[Extracted records — start]

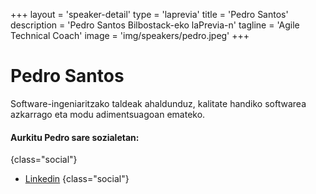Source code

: +++
layout = 'speaker-detail'
type = 'laprevia'
title = 'Pedro Santos'
description = 'Pedro Santos Bilbostack-eko laPrevia-n'
tagline = 'Agile Technical Coach'
image = 'img/speakers/pedro.jpeg'
+++

# Pedro Santos

Software-ingeniaritzako taldeak ahaldunduz, kalitate handiko softwarea azkarrago eta modu adimentsuagoan emateko.

#### Aurkitu Pedro sare sozialetan:

{class="social"}

- [Linkedin](https://www.linkedin.com/in/pedros/)
  {class="social"}
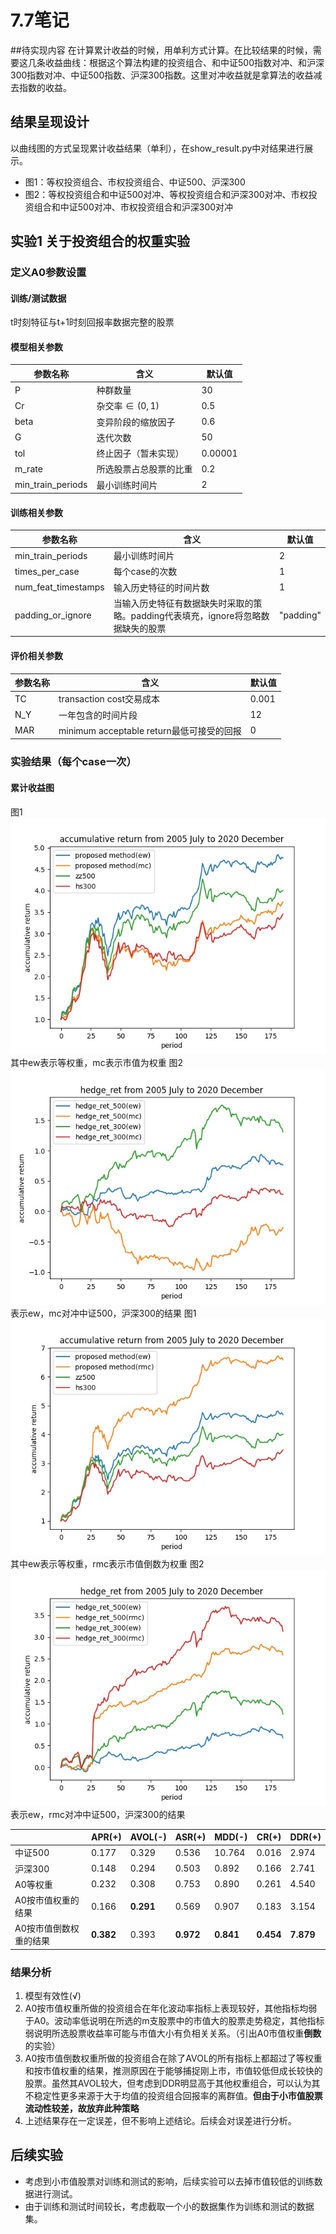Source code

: # 7.7笔记

##待实现内容
在计算累计收益的时候，用单利方式计算。在比较结果的时候，需要这几条收益曲线：根据这个算法构建的投资组合、和中证500指数对冲、和沪深300指数对冲、中证500指数、沪深300指数。这里对冲收益就是拿算法的收益减去指数的收益。

## 结果呈现设计
以曲线图的方式呈现累计收益结果（单利），在show_result.py中对结果进行展示。

* 图1：等权投资组合、市权投资组合、中证500、沪深300
* 图2：等权投资组合和中证500对冲、等权投资组合和沪深300对冲、市权投资组合和中证500对冲、市权投资组合和沪深300对冲

## 实验1 关于投资组合的权重实验

### 定义A0参数设置

#### 训练/测试数据

t时刻特征与t+1时刻回报率数据完整的股票

#### 模型相关参数

| 参数名称          | 含义                   | 默认值  |
| ----------------- | ---------------------- | ------- |
| P                 | 种群数量               | 30      |
| Cr                | 杂交率$\in(0,1)$       | 0.5     |
| beta              | 变异阶段的缩放因子     | 0.6     |
| G                 | 迭代次数               | 50      |
| tol               | 终止因子（暂未实现）   | 0.00001 |
| m_rate            | 所选股票占总股票的比重 | 0.2     |
| min_train_periods | 最小训练时间片         | 2       |

#### 训练相关参数

| 参数名称            | 含义                                                         | 默认值    |
| ------------------- | ------------------------------------------------------------ | --------- |
| min_train_periods   | 最小训练时间片                                               | 2         |
| times_per_case      | 每个case的次数                                               | 1         |
| num_feat_timestamps | 输入历史特征的时间片数                                       | 1         |
| padding_or_ignore   | 当输入历史特征有数据缺失时采取的策略。padding代表填充，ignore将忽略数据缺失的股票 | "padding" |

#### 评价相关参数

| 参数名称 | 含义                                      | 默认值 |
| -------- | ----------------------------------------- | ------ |
| TC       | transaction cost交易成本                  | 0.001  |
| N_Y      | 一年包含的时间片段                        | 12     |
| MAR      | minimum acceptable return最低可接受的回报 | 0      |

### 实验结果（每个case一次）
#### 累计收益图
图1![A0_1](../img/A0_1.jpg)
其中ew表示等权重，mc表示市值为权重
图2![A0_2](../img/A0_2.jpg)
表示ew，mc对冲中证500，沪深300的结果
图1![A0_3](../img/A0_3.jpg)
其中ew表示等权重，rmc表示市值倒数为权重
图2![A0_4](../img/A0_4.jpg)
表示ew，rmc对冲中证500，沪深300的结果

|                        | APR(+)    | AVOL(-)   | ASR(+)    | MDD(-)    | CR(+)     | DDR(+)    |
| ---------------------- | --------- | --------- | --------- | --------- | --------- | --------- |
| 中证500                | 0.177     | 0.329     | 0.536     | 10.764    | 0.016     | 2.974     |
| 沪深300                | 0.148     | 0.294     | 0.503     | 0.892     | 0.166     | 2.741     |
| A0等权重               | 0.232     | 0.308     | 0.753     | 0.890     | 0.261     | 4.540     |
| A0按市值权重的结果     | 0.166     | **0.291** | 0.569     | 0.907     | 0.183     | 3.154     |
| A0按市值倒数权重的结果 | **0.382** | 0.393     | **0.972** | **0.841** | **0.454** | **7.879** |

### 结果分析

1. 模型有效性(√)
2. A0按市值权重所做的投资组合在年化波动率指标上表现较好，其他指标均弱于A0。波动率低说明在所选的m支股票中的市值大的股票走势稳定，其他指标弱说明所选股票收益率可能与市值大小有负相关关系。（引出A0市值权重**倒数**的实验）
3. A0按市值倒数权重所做的投资组合在除了AVOL的所有指标上都超过了等权重和按市值权重的结果，推测原因在于能够捕捉刚上市，市值较低但成长较快的股票。虽然其AVOL较大，但考虑到DDR明显高于其他权重组合，可以认为其不稳定性更多来源于大于均值的投资组合回报率的离群值。**但由于小市值股票流动性较差，故放弃此种策略**
4. 上述结果存在一定误差，但不影响上述结论。后续会对误差进行分析。

## 后续实验
* 考虑到小市值股票对训练和测试的影响，后续实验可以去掉市值较低的训练数据进行测试。
* 由于训练和测试时间较长，考虑截取一个小的数据集作为训练和测试的数据集。

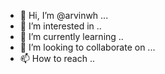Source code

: - 👋 Hi, I’m @arvinwh ...
- 👀 I’m interested in ..
- 🌱 I’m currently learning ..
- 💞️ I’m looking to collaborate on ...
- 📫 How to reach ..

<!---
arvinwh/arvinwh is a ✨ special ✨ repository because its `README.md` (this file) appears on your GitHub profile.
You can click the Preview link to take a look at your changes.
--->
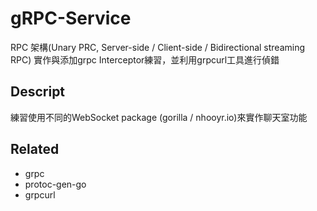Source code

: # gRPC-Service

RPC 架構(Unary PRC, Server-side / Client-side / Bidirectional streaming RPC) 實作與添加grpc Interceptor練習，並利用grpcurl工具進行偵錯

## Descript

練習使用不同的WebSocket package (gorilla / nhooyr.io)來實作聊天室功能

## Related
* grpc
* protoc-gen-go
* grpcurl
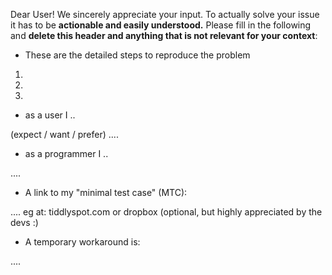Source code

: Dear User!
We sincerely appreciate your input. To actually solve your issue it has to be **actionable and easily understood.** Please fill in the following and **delete this header and anything that is not relevant for your context**:


 - These are the detailed steps to reproduce the problem
 
  1.
  2.
  3.
  
 - as a user I ..
 
 (expect / want / prefer) ....
 
 - as a programmer I ..
 
 ....
 
 - A link to my "minimal test case" (MTC):
 
 .... eg at: tiddlyspot.com or dropbox (optional, but highly appreciated by the devs :)
  
 - A temporary workaround is:
 
 ....
 
 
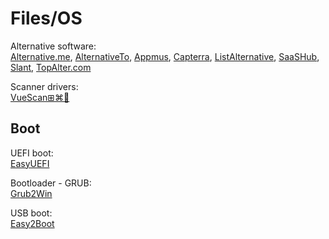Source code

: # Files/OS

Alternative software:  
[Alternative.me](https://alternative.me/),
[AlternativeTo](https://alternativeto.net/),
[Appmus](https://appmus.com/),
[Capterra](https://www.capterra.com/),
[ListAlternative](https://www.listalternative.com/),
[SaaSHub](https://www.saashub.com/),
[Slant](https://www.slant.co/),
[TopAlter.com](https://topalter.com/)

Scanner drivers:  
[VueScan⊞⌘🐧](https://www.hamrick.com/)

## Boot

UEFI boot:  
[EasyUEFI](https://www.easyuefi.com/index-us.html)

Bootloader - GRUB:  
[Grub2Win](https://sourceforge.net/projects/grub2win/)

USB boot:  
[Easy2Boot](https://easy2boot.xyz/)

[Extracted records — finish]

Task description — Begin at the line that has "min_train_periods | 最小训练时间片" in the entries above; stop after the line that has "1. 模型有效性(√)". Transcribe exactly those lines and no others.

Reply to the exercise —
| min_train_periods | 最小训练时间片         | 2       |

#### 训练相关参数

| 参数名称            | 含义                                                         | 默认值    |
| ------------------- | ------------------------------------------------------------ | --------- |
| min_train_periods   | 最小训练时间片                                               | 2         |
| times_per_case      | 每个case的次数                                               | 1         |
| num_feat_timestamps | 输入历史特征的时间片数                                       | 1         |
| padding_or_ignore   | 当输入历史特征有数据缺失时采取的策略。padding代表填充，ignore将忽略数据缺失的股票 | "padding" |

#### 评价相关参数

| 参数名称 | 含义                                      | 默认值 |
| -------- | ----------------------------------------- | ------ |
| TC       | transaction cost交易成本                  | 0.001  |
| N_Y      | 一年包含的时间片段                        | 12     |
| MAR      | minimum acceptable return最低可接受的回报 | 0      |

### 实验结果（每个case一次）
#### 累计收益图
图1![A0_1](../img/A0_1.jpg)
其中ew表示等权重，mc表示市值为权重
图2![A0_2](../img/A0_2.jpg)
表示ew，mc对冲中证500，沪深300的结果
图1![A0_3](../img/A0_3.jpg)
其中ew表示等权重，rmc表示市值倒数为权重
图2![A0_4](../img/A0_4.jpg)
表示ew，rmc对冲中证500，沪深300的结果

|                        | APR(+)    | AVOL(-)   | ASR(+)    | MDD(-)    | CR(+)     | DDR(+)    |
| ---------------------- | --------- | --------- | --------- | --------- | --------- | --------- |
| 中证500                | 0.177     | 0.329     | 0.536     | 10.764    | 0.016     | 2.974     |
| 沪深300                | 0.148     | 0.294     | 0.503     | 0.892     | 0.166     | 2.741     |
| A0等权重               | 0.232     | 0.308     | 0.753     | 0.890     | 0.261     | 4.540     |
| A0按市值权重的结果     | 0.166     | **0.291** | 0.569     | 0.907     | 0.183     | 3.154     |
| A0按市值倒数权重的结果 | **0.382** | 0.393     | **0.972** | **0.841** | **0.454** | **7.879** |

### 结果分析

1. 模型有效性(√)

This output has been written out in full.